(Input data Opens)

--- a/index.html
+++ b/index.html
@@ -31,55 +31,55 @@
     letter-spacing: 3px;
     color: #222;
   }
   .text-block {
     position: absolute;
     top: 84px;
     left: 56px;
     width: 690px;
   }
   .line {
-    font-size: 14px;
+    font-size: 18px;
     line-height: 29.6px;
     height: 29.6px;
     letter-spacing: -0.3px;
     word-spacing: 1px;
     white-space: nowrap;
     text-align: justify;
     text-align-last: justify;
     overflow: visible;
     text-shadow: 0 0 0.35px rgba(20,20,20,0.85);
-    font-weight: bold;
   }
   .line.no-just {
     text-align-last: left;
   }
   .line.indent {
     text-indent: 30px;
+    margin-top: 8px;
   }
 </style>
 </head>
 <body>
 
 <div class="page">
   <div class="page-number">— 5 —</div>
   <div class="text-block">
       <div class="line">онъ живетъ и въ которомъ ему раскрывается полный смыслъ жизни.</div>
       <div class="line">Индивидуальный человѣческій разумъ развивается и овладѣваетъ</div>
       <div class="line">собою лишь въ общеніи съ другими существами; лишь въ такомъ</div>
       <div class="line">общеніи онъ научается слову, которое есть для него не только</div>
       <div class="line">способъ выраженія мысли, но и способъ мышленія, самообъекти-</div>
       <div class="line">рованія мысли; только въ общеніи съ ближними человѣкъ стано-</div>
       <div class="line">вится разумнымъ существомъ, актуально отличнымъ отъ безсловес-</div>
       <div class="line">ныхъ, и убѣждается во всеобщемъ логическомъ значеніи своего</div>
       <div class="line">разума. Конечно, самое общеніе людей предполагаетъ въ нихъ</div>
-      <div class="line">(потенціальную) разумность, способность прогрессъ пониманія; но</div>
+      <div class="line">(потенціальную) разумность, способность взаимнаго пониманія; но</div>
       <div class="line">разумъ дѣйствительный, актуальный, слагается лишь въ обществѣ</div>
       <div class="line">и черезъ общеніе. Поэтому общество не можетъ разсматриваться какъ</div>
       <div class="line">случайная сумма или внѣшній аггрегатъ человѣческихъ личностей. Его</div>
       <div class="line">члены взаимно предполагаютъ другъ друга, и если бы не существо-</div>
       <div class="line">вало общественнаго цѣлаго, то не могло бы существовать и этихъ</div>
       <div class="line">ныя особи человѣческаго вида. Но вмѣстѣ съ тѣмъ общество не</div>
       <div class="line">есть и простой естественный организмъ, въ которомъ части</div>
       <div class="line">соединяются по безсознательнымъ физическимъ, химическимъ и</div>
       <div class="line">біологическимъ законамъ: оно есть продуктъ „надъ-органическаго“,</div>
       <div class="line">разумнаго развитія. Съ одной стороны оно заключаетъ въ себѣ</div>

(Input data Closes)
(Input data Opens)

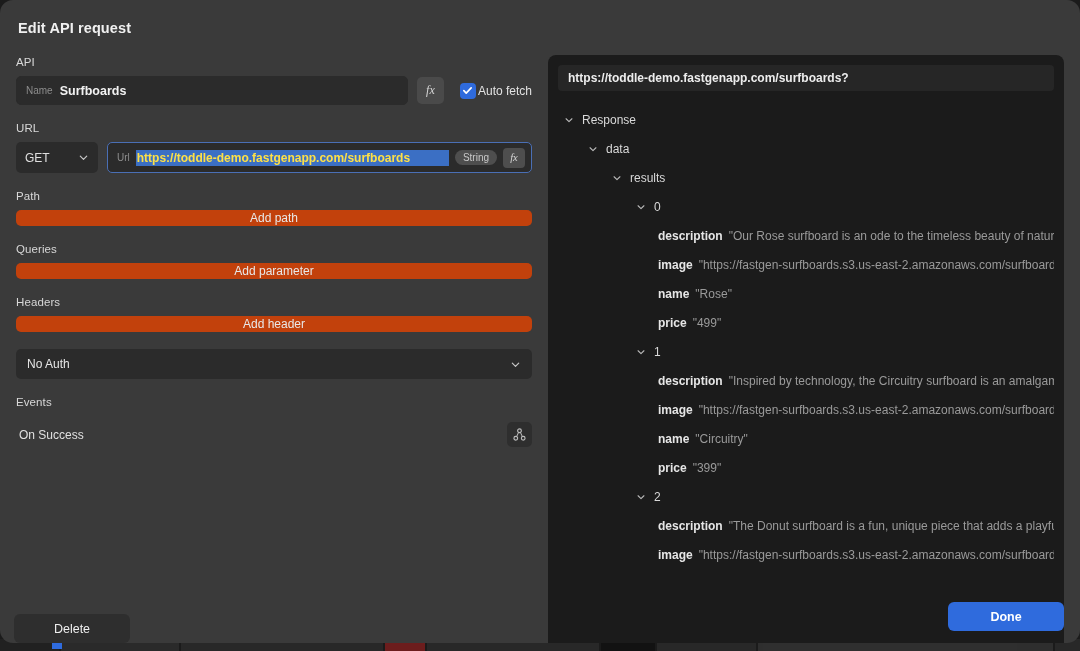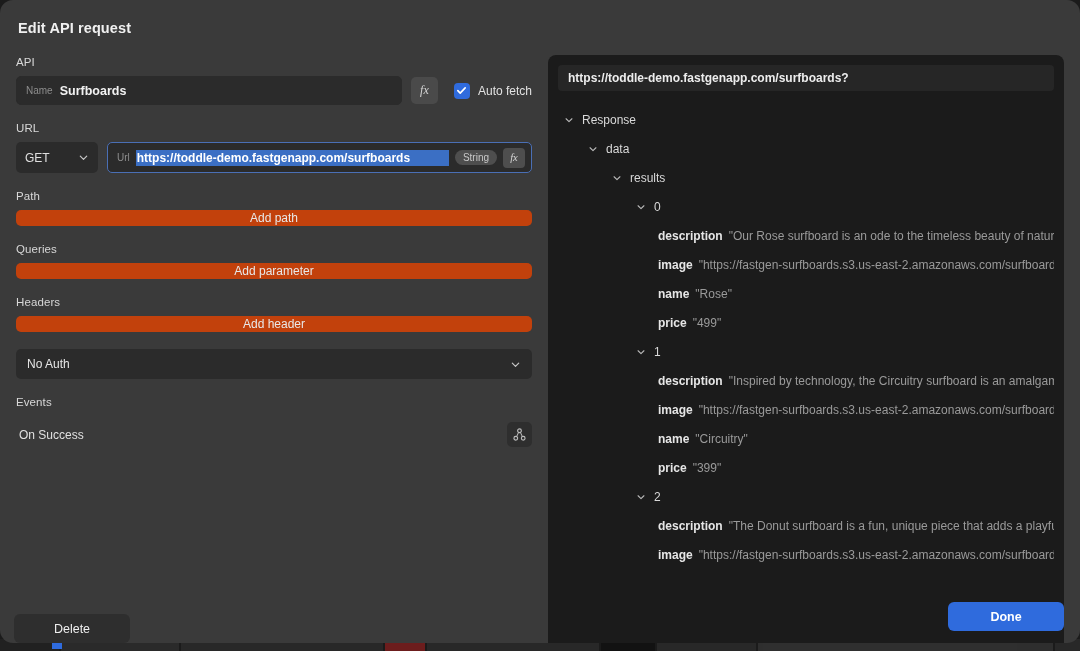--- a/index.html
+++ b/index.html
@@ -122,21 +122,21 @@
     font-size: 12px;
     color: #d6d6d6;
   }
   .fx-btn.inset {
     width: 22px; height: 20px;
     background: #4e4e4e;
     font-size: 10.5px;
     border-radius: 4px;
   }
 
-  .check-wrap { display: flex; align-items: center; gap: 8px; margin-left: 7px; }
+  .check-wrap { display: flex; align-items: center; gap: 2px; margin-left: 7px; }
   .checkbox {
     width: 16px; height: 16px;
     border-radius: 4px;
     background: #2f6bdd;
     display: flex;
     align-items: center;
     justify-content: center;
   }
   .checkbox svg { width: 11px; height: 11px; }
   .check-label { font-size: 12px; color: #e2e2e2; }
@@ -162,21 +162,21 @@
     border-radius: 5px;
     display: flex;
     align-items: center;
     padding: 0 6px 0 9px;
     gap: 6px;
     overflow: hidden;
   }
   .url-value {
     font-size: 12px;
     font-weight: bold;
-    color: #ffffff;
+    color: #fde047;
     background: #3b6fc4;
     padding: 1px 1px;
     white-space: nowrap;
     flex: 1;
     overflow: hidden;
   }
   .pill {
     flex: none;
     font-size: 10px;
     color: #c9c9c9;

(Input data Closes)
(Input data Opens)

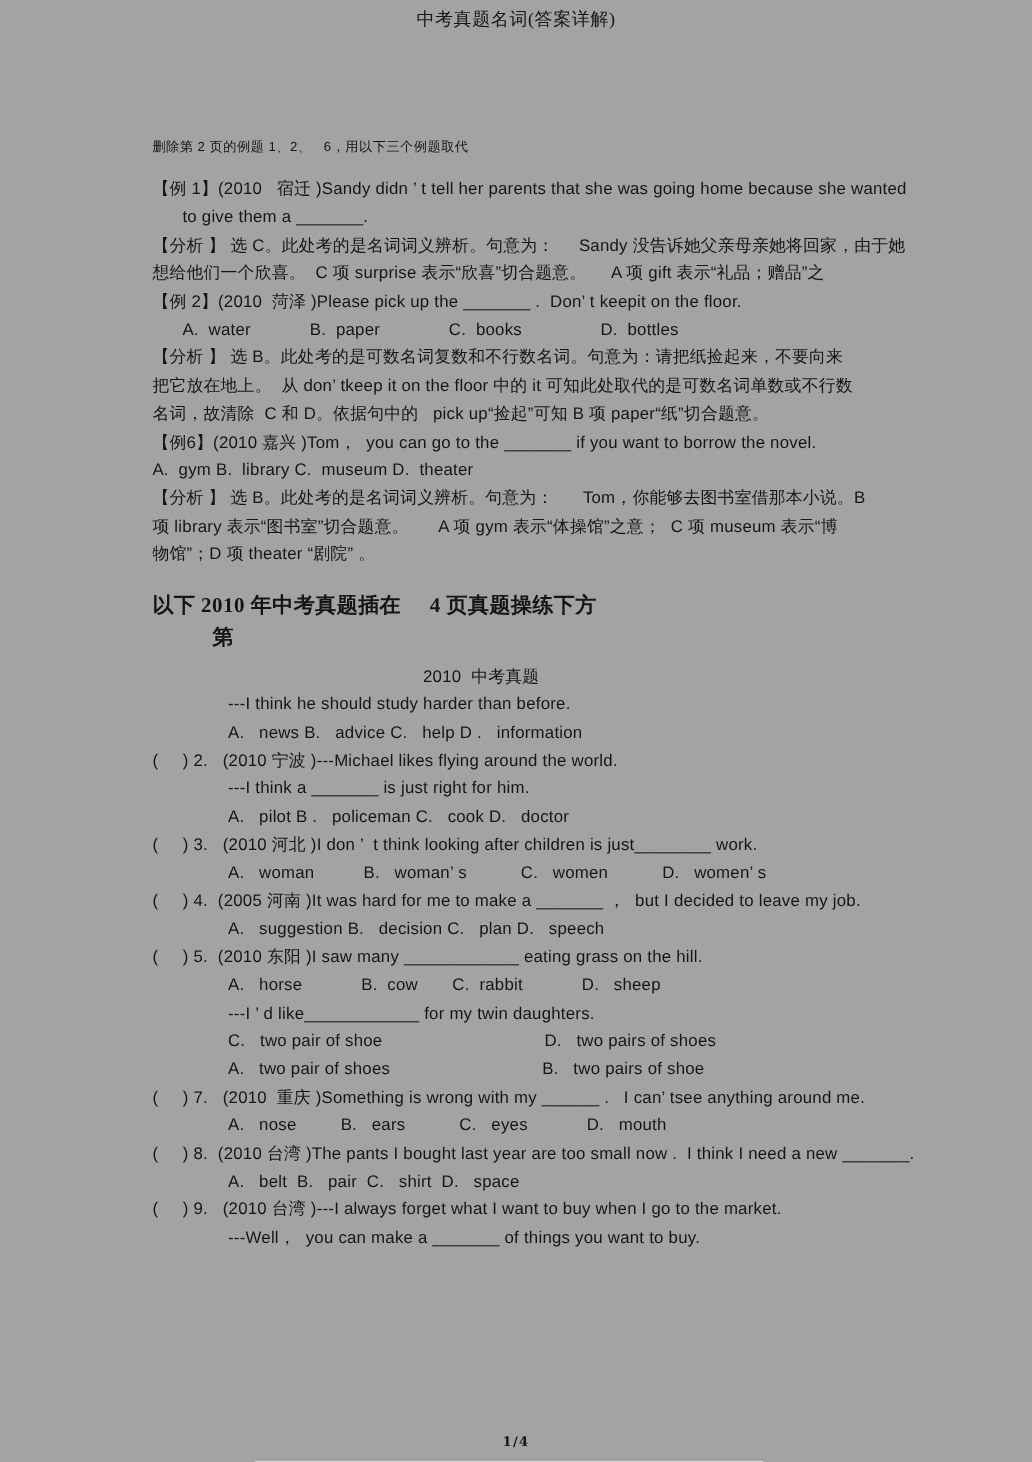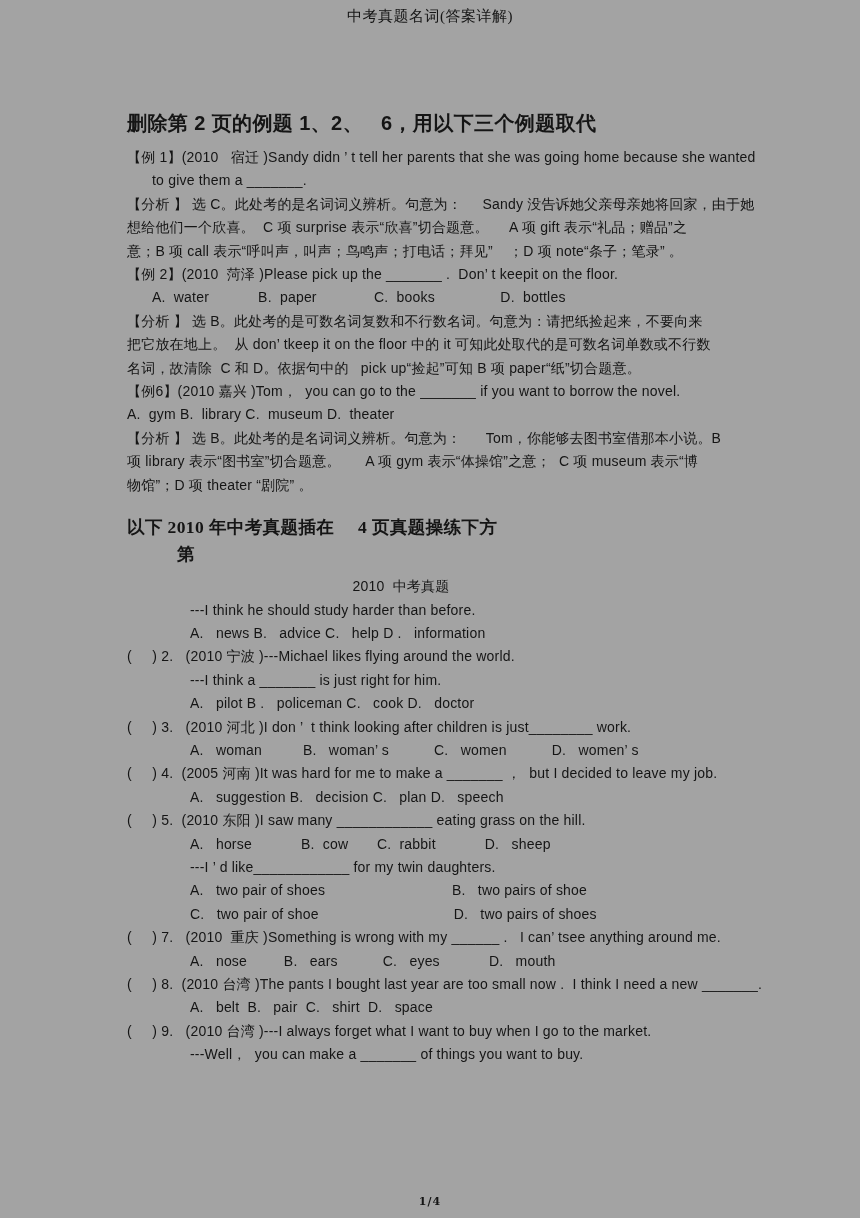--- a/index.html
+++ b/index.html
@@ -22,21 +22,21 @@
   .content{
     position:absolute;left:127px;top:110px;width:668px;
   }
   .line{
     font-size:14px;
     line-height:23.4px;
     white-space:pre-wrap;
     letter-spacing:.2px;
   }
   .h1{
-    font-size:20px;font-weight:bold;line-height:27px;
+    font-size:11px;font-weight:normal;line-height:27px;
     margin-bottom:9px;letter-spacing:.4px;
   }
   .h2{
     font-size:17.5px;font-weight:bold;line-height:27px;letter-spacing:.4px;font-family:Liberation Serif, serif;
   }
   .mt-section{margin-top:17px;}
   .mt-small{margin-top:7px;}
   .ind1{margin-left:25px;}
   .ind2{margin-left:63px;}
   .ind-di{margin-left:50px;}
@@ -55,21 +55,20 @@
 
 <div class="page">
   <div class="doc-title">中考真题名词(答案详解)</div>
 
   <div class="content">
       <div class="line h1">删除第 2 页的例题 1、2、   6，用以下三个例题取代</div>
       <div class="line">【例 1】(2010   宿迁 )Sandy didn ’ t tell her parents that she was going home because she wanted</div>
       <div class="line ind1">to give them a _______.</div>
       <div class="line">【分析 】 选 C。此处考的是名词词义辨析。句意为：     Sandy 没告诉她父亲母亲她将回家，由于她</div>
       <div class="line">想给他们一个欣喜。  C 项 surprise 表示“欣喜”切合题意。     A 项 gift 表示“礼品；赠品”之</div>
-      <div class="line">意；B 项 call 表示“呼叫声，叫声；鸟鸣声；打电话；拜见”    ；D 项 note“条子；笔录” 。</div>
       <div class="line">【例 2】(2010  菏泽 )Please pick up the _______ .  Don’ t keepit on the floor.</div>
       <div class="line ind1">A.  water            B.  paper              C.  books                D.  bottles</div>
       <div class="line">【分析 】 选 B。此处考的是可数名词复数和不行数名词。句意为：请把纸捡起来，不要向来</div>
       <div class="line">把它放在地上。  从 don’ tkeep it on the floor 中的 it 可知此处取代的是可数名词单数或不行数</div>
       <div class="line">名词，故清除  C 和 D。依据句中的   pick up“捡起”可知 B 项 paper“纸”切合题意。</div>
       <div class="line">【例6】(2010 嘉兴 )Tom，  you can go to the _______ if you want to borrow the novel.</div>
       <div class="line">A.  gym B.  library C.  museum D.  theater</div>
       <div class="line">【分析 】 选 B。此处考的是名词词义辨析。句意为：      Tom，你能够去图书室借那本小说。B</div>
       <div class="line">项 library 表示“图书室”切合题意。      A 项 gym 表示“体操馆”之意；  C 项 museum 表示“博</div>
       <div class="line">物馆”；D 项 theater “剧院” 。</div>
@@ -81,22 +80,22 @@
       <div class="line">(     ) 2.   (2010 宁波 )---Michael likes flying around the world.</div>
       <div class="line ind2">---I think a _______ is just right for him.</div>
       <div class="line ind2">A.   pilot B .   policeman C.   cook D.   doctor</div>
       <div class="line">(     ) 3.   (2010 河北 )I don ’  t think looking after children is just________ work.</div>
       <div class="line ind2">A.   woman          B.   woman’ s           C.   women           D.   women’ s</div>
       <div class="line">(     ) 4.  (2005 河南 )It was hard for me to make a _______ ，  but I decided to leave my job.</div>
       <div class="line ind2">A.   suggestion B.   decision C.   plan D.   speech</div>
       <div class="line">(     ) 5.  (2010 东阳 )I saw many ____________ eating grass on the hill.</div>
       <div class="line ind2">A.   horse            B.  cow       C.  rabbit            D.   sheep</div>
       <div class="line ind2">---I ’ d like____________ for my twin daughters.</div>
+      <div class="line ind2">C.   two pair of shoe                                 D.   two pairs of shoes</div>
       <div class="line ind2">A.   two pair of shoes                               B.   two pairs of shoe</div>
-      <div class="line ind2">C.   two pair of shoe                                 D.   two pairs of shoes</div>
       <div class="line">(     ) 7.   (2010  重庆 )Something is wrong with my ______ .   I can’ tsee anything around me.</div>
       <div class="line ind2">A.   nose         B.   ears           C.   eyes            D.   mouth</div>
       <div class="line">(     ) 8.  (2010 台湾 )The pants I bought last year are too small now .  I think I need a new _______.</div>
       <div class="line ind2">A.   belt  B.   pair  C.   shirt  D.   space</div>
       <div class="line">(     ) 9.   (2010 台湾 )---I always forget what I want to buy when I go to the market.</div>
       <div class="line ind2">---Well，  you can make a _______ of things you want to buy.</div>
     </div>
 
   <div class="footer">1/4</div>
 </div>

(Input data Closes)

§ Exercise goal
Which lines above contain the word "лишь"? Copy each one.

§ Response to the exercise
       <div class="line">собою лишь въ общеніи съ другими существами; лишь въ такомъ</div>
       <div class="line">разумъ дѣйствительный, актуальный, слагается лишь въ обществѣ</div>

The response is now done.